Christian groups in Indonesia have accused the government of using the men as scapegoats to placate the country's majority Muslim population.Three Muslims militants, sentenced to death for their role in the Bali bombings in 2002, are making their last appeal.

Human rights groups expressed concerns over Tibo, Riwu and Silva's trial in 2001, arguing that a number of defence testimonies, including those of the defendants, were not allowed.

Kate Allen, of Amnesty International, condemned the Indonesian government's decision to carry out the death sentence. "The executions of these men are a backwards step," she said. "Such state-sanctioned killing is all the more unacceptable where there have been doubts about the fairness of the trial."

Appealing for calm, Vice-President Jusuf Kalla rejected suggestions that the executions were religiously or politically motivated. "We are concerned that the public misunderstood," he told reporters. "The case is not a religious or ethnic issue but simply a legal one."

Although Indonesia is the world's most populous Islamic nation, at least 15 per cent of the country's 245 million inhabitants are not Muslims and violence between religious communities is common.

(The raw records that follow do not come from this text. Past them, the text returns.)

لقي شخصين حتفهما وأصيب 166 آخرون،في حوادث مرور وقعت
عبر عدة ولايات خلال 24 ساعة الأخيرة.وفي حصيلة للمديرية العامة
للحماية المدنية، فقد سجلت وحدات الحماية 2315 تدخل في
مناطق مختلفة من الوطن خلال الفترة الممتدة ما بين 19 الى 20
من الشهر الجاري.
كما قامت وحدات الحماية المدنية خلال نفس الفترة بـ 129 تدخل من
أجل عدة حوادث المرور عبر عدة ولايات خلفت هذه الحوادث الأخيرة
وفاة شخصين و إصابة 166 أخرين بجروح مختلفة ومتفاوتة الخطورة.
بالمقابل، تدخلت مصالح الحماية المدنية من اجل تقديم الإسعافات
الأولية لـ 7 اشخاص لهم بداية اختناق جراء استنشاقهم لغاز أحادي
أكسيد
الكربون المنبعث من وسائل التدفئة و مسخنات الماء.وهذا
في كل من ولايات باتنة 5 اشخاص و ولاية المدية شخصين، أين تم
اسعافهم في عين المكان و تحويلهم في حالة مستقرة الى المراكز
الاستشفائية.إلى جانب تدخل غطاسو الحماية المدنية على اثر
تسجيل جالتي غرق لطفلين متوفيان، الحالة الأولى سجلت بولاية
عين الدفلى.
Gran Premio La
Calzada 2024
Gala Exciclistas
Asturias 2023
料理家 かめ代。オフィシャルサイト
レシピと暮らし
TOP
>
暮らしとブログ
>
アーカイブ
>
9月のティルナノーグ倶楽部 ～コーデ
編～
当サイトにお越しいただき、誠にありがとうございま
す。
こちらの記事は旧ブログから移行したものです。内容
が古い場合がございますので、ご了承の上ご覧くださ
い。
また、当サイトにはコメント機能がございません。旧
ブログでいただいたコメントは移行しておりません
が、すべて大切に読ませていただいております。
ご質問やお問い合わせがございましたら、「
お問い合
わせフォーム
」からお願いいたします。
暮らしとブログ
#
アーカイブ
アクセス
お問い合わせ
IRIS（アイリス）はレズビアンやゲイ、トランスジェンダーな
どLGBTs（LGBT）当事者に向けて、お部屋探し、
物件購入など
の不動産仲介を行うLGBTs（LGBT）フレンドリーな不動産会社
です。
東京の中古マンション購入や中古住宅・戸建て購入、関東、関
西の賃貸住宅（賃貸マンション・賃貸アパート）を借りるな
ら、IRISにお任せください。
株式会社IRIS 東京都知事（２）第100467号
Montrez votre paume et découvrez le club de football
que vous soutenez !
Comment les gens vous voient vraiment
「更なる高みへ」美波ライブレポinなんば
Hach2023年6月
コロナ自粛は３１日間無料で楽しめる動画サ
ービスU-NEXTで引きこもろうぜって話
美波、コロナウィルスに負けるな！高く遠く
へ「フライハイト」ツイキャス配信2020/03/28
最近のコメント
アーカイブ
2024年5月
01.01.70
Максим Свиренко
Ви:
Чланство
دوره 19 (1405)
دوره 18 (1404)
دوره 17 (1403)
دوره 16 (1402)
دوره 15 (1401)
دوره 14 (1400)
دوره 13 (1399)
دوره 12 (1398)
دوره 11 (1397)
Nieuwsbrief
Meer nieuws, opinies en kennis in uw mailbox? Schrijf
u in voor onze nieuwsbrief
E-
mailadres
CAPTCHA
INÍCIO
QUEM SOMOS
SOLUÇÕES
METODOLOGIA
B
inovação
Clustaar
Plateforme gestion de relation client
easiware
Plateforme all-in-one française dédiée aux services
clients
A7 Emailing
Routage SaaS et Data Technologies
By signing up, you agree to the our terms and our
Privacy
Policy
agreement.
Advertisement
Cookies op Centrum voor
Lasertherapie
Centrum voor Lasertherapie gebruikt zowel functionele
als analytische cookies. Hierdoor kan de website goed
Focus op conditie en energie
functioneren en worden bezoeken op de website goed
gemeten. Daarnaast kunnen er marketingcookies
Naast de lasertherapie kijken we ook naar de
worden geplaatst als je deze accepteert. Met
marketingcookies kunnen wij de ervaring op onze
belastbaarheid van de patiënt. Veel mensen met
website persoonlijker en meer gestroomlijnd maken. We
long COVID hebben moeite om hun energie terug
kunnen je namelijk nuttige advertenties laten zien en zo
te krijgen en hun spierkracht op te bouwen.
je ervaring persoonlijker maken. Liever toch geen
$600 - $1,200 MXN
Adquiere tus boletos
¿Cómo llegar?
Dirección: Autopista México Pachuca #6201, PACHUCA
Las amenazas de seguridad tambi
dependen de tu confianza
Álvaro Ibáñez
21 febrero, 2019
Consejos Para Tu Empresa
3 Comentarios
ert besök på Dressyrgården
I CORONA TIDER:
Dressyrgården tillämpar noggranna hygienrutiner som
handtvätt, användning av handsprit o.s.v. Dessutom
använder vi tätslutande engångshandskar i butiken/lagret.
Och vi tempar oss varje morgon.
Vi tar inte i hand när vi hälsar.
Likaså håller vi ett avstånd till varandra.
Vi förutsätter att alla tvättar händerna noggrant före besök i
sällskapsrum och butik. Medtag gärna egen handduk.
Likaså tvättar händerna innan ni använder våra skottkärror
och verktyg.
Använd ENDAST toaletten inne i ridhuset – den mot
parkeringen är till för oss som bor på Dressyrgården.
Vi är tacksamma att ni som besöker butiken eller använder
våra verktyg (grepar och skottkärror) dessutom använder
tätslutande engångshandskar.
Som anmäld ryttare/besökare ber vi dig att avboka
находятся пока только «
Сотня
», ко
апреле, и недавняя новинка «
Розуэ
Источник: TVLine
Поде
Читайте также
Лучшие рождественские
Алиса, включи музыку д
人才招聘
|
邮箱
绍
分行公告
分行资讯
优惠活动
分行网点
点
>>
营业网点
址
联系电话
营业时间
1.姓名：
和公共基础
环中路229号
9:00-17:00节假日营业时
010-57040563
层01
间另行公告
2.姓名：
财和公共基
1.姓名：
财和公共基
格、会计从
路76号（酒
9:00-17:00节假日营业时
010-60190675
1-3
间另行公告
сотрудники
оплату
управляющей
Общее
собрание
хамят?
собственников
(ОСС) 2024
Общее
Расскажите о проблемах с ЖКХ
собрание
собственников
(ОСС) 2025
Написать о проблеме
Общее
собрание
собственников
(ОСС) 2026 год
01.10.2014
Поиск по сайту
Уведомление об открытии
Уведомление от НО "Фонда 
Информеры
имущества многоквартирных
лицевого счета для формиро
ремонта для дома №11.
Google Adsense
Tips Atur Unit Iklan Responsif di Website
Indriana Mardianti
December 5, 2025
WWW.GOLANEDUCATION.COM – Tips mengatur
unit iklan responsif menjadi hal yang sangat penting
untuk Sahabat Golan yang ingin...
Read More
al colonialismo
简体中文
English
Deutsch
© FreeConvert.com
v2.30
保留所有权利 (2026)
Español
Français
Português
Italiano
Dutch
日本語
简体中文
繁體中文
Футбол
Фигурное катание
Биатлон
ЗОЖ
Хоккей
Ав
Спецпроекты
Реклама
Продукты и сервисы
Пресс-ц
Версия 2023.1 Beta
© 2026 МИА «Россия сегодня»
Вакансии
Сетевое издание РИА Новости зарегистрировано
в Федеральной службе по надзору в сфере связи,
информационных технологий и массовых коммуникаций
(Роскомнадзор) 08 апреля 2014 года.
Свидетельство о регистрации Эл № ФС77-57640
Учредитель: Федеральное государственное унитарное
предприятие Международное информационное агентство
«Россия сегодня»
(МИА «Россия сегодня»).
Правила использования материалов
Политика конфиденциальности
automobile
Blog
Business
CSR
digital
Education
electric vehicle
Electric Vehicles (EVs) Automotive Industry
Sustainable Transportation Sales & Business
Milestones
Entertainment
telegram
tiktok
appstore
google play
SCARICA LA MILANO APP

Rioting first broke out in Sulawesi in 1998 following a drunken brawl between Christian and Muslim gangs. This quickly descended into a four years of conflict as militants from the Islamic group Laskar Jihad fought the local Christian militia known as the Red Force. The violence between the two sides led to more than 1,000 deaths before a peace deal was signed in 2002.

In the three years since the ceasefire, however, local rights groups have recorded more than 120 violations of the peace deal.

The execution of the three men had initially been postponed in August after appeals from the Pope and Christian leaders in Sulawesi, who warned their deaths might lead to a return to sectarian violence.

However, not all protests against the killings were violent. In Palu, 1,000 mourners packed into the local church for a vigil. During the ceremony, Tibo's son told the crowd: "My father begged us not to be angry, not to seek revenge. He asked to forgive those who did this to him."